Question

The minimum value of \(\frac{3(6+x)(x+12)}{2(4+x)}\) where x>-4 is 

• A. 18
• B. 27
• C. 36
• D. 45

Answer 1

The Correct Option is B

To find the minimum value of the expression \( \frac{3(6+x)(x+12)}{2(4+x)} \) where \( x > -4 \), we need to simplify and analyze the expression.

1. First, let's expand the numerator of the given expression:

\[ 3(6+x)(x+12) = 3((6+x)(x+12)) = 3(x^2 + 12x + 6x + 72) = 3(x^2 + 18x + 72) \]

1. Now, distribute the 3:

\[ = 3x^2 + 54x + 216 \] 

1. The expression now becomes:

\[ \frac{3x^2 + 54x + 216}{2(4+x)} \]

1. To simplify further, we try to manipulate the expression in a way that could reveal its minimum value. Using calculus or by estimating critical points would be useful here.

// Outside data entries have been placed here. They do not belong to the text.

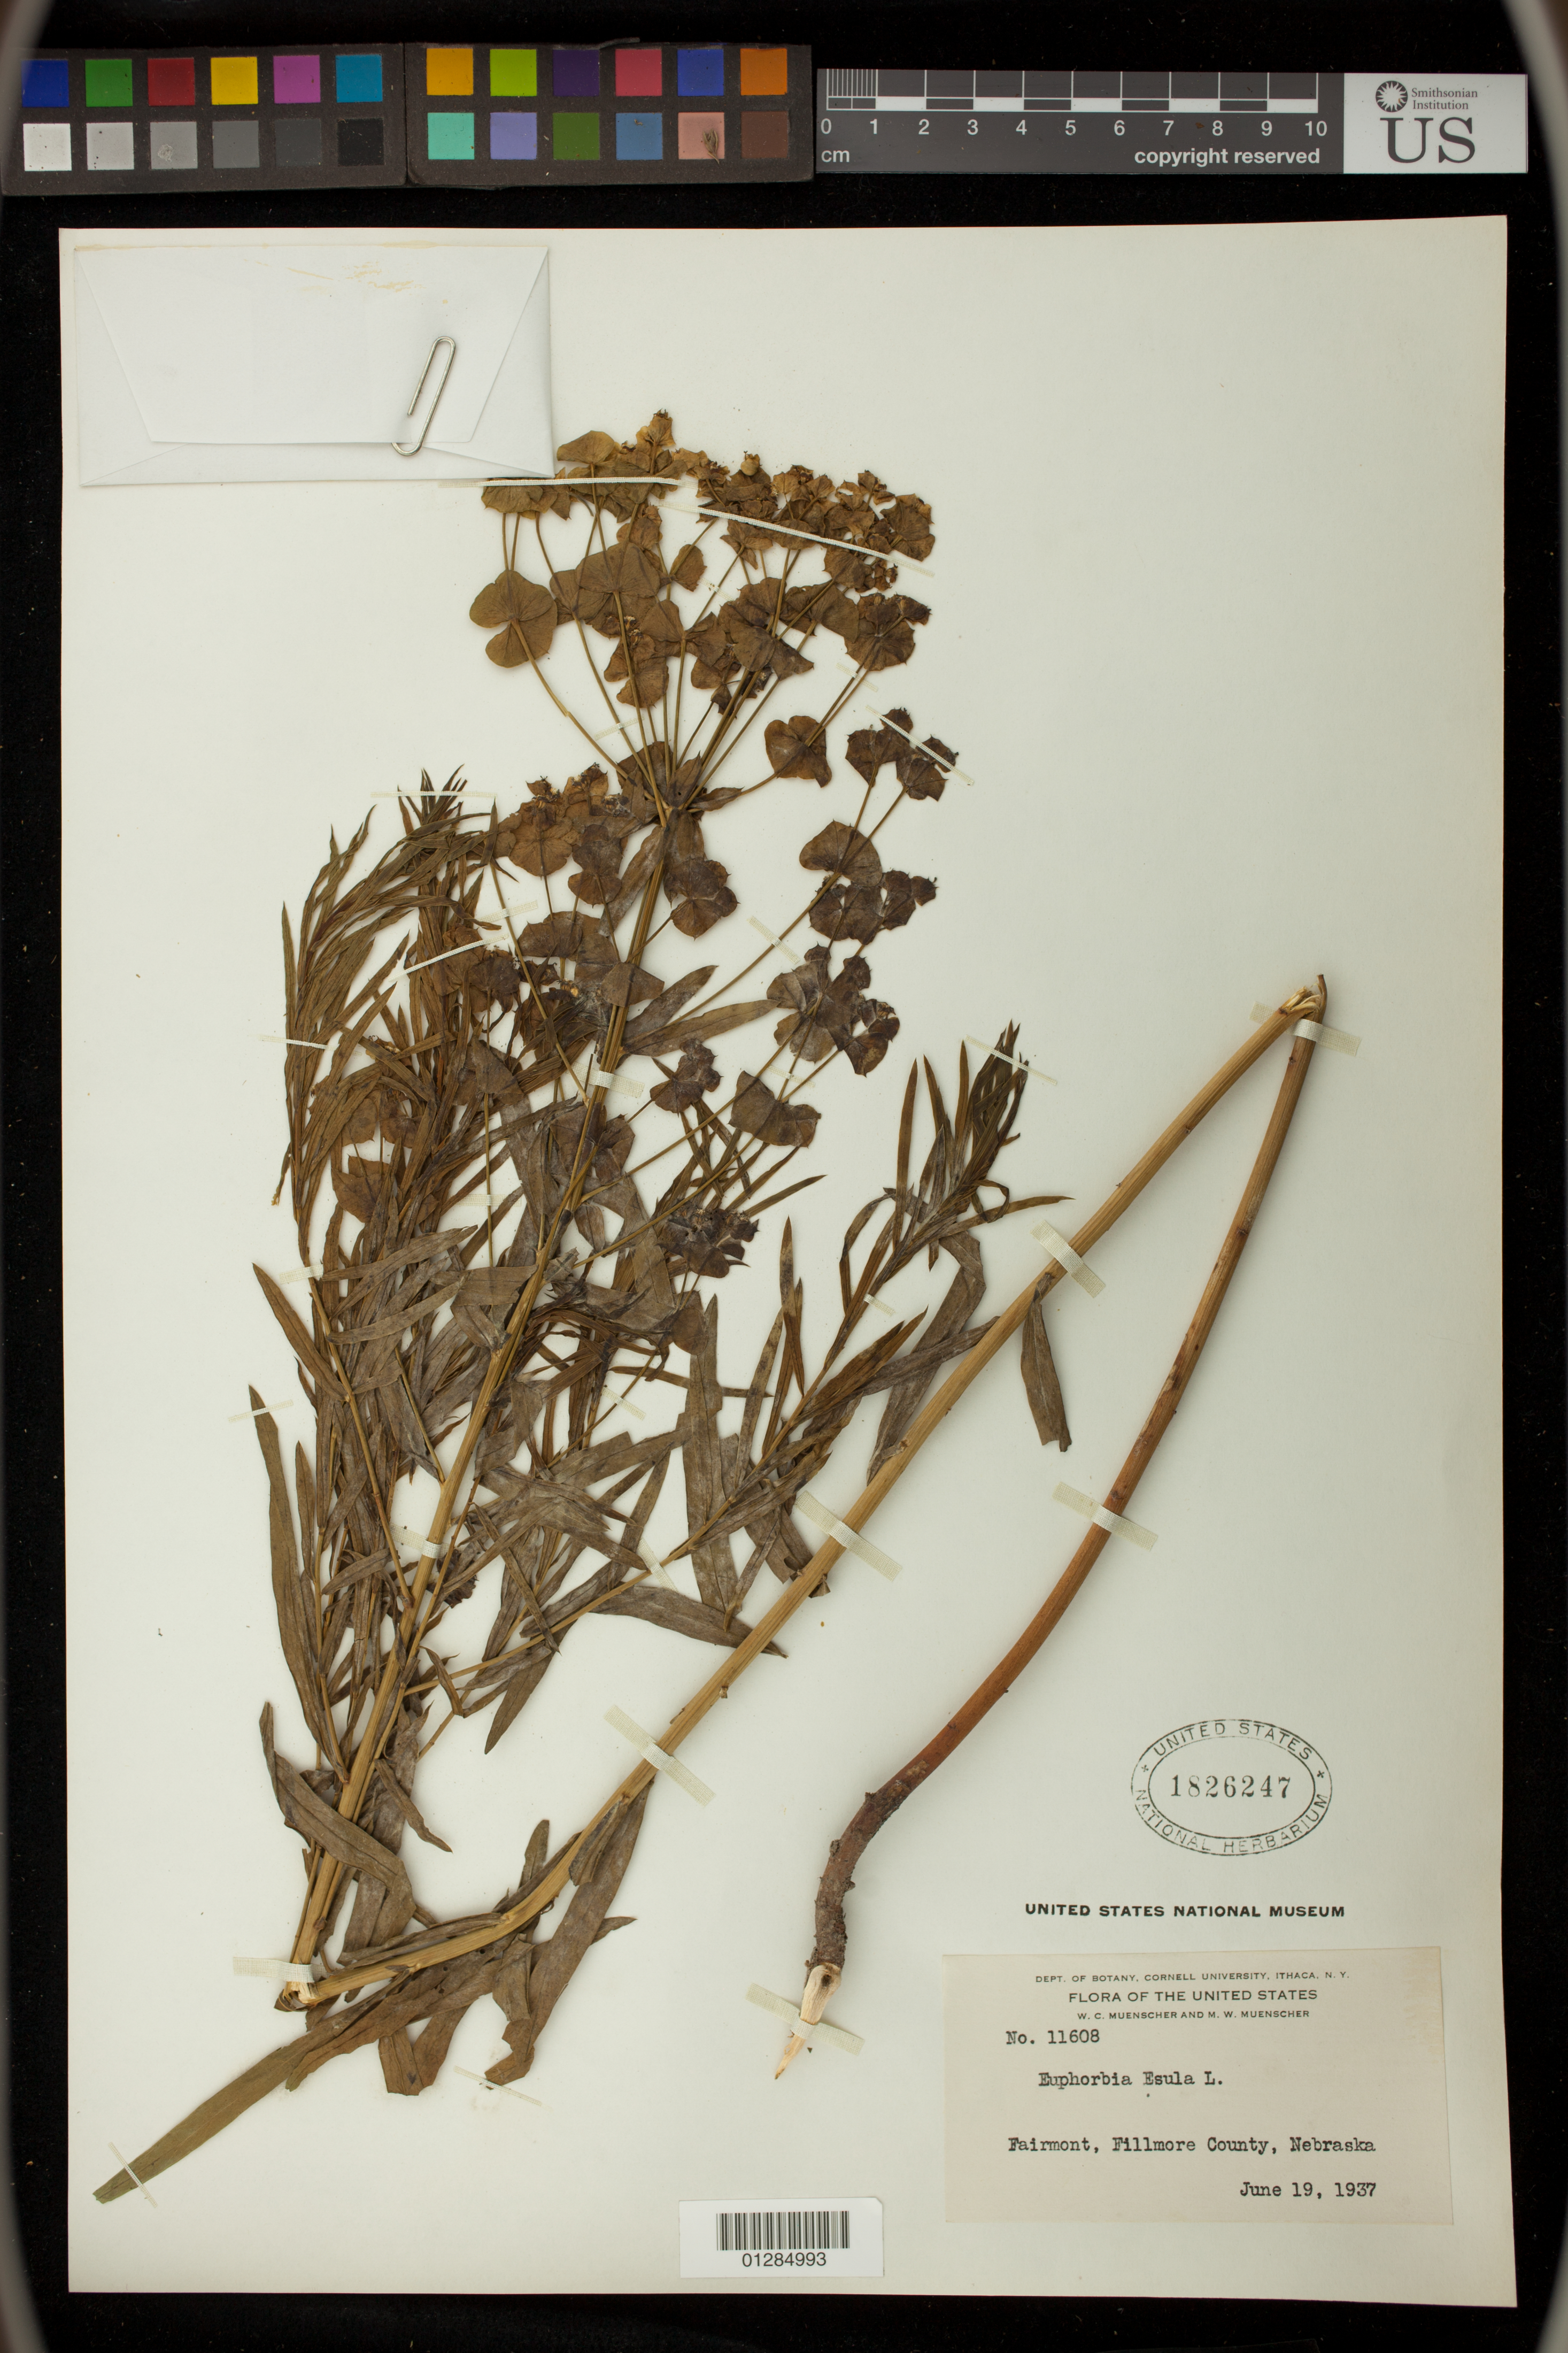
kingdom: Plantae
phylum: Tracheophyta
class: Magnoliopsida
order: Malpighiales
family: Euphorbiaceae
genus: Euphorbia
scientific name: Euphorbia esula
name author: L.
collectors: W. Muenscher & M. Muenscher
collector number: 11608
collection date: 1937-06-19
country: United States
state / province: Nebraska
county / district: Fillmore County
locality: Fairmont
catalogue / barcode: US 1826247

Let's separate terms to better analyze them and find the minimum points. We consider two approaches: either studying domain intervals or direct derivation analysis for finding local minima (calculus). Here, we'll further simplify observationally with some trial values:

1. By trial values, let's substitute some integers:
   • When \( x = 0 \), 
     \[ \frac{3(6+0)(0+12)}{2(4+0)} = \frac{3 \cdot 6 \cdot 12}{2 \cdot 4} = \frac{216}{8} = 27 \]
2. For verification , calculate for others such as \( x = 1 \) or \( x = -2 \) might also help:
   • When \( x = 1 \), 
     \[ \frac{3(6+1)(1+12)}{2(4+1)} = \frac{3 \cdot 7 \cdot 13}{2 \cdot 5} = \frac{273}{10} = 27.3 \]
   • When \( x = -2\), 
     \[ \frac{3(6-2)(-2+12)}{2(4-2)} = \frac{3 \cdot 4 \cdot 10}{2 \cdot 2} = \frac{120}{4} = 30 \]
3. From these substitutions, the minimum value we obtained is \( \textbf{27} \) with \( x = 0 \). Thus, given the options, the correct and minimum value of the expression is \( \boxed{27} \).